The Wong Baker scale should be used in patients who are ages 3 and over. For those patients who are adults and would rather mark their pain level based on a spectrum/continuum, you can use this scale as well.

One challenge with the latter is that there is not really an objective value. The best method to combatting this is to basically divide the line in half (and give that a value of 5), and then make small, subjective estimates on the patient's pain level. Unless your facility uses a specific tool for visual pain scale patients, the Wong-Baker can be used in those patients who are also mentally impaired or have decreased communication.

Keys to Great Pain Documentation

The biggest challenge that nurses and nursing students have when documenting pain is understanding the critical elements. Every time pain is documented it should include the following:

  • Pain level (and pain scale used)

  • Sedation scale (and sedation scale used)

  • Quality and location of pain (use something like PQRST** to help guide you)

  • Any non-pharmacological interventions used

  • Any pharmacologic interventions used

  • Some sort of evaluation

** Here is the PQRST tool **

  • P - Precipitating factors (what makes it better or worse?)
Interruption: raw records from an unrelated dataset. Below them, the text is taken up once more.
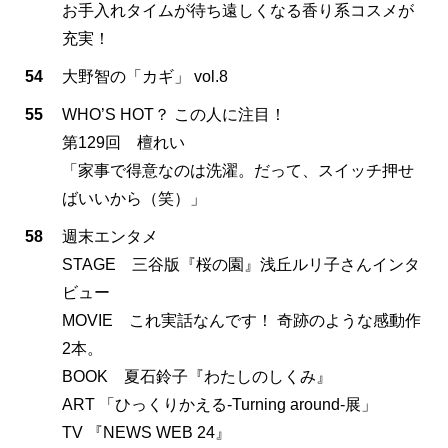
お手入れタイムが待ち遠しくなる香り系コスメが
充実！
54
大野智の「カギ」 vol.8
55
WHO’S HOT？ この人に注目！
第129回 檀れい
「家事で得意なのは洗濯。だって、スイッチ押せ
ばいいから（笑）」
58
週末エンタメ
STAGE 三谷版『桜の園』浅丘ルリ子さんインタ
ビュー
MOVIE これ実話なんです！ 奇跡のような感動作
2本。
BOOK 夏石鈴子『わたしのしくみ』
ART 「ひっくりかえる-Turning around-展」
TV 『NEWS WEB 24』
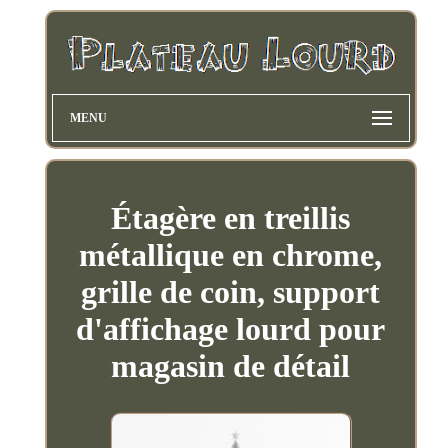
MENU
Étagère en treillis
métallique en chrome,
grille de coin, support
d'affichage lourd pour
magasin de détail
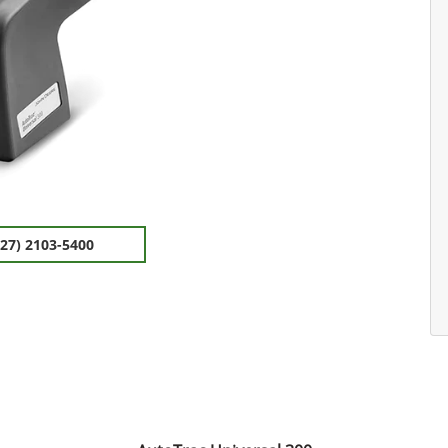
(27) 2103-5400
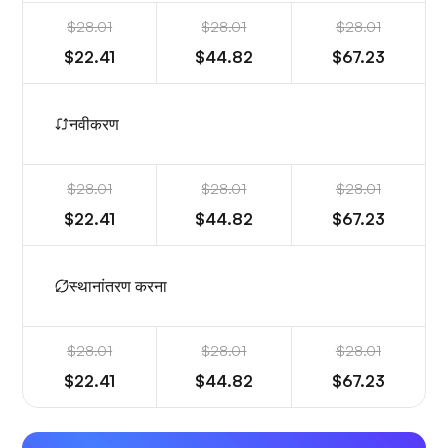
$28.01
$28.01
$28.01
$22.41
$44.82
$67.23
नवीकरण
$28.01
$28.01
$28.01
$22.41
$44.82
$67.23
स्थानांतरण करना
$28.01
$28.01
$28.01
$22.41
$44.82
$67.23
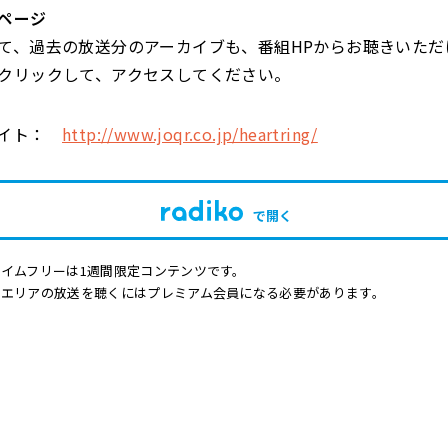
ページ
て、過去の放送分のアーカイブも、番組HPからお聴きいただ
クリックして、アクセスしてください。
サイト：
http://www.joqr.co.jp/heartring/
で開く
イムフリーは1週間限定コンテンツです。
他エリアの放送を聴くにはプレミアム会員になる必要があります。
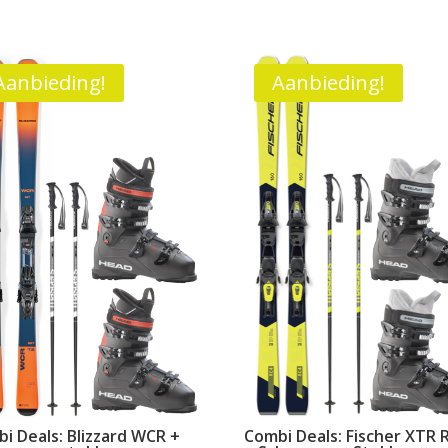
Aanbieding!
Aanbieding!
i Deals: Blizzard WCR +
Combi Deals: Fischer XTR 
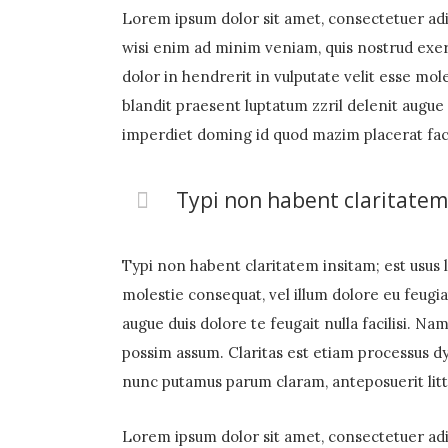
Lorem ipsum dolor sit amet, consectetuer adi
wisi enim ad minim veniam, quis nostrud exerc
dolor in hendrerit in vulputate velit esse mole
blandit praesent luptatum zzril delenit augue 
imperdiet doming id quod mazim placerat facer
Typi non habent claritatem 
Typi non habent claritatem insitam; est usus l
molestie consequat, vel illum dolore eu feugiat
augue duis dolore te feugait nulla facilisi. 
possim assum. Claritas est etiam processus 
nunc putamus parum claram, anteposuerit lit
Lorem ipsum dolor sit amet, consectetuer adi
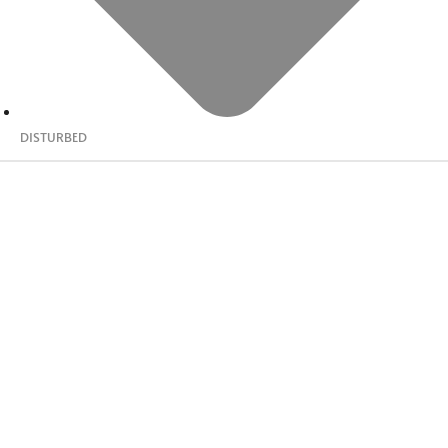
DISTURBED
  • Q - Quality (what does it feel like; i.e. sharp, dull, etc.?)

  • R - Radiating (does it spread anywhere?)

  • S - Severity (use the pain scale for this)

  • T - Time (how long does it last? is it intermittent or continuous?)

If you use these standards, you'll almost never go wrong. The focus of these elements is to help track what works, so any modifications can be made to optimize your patient care.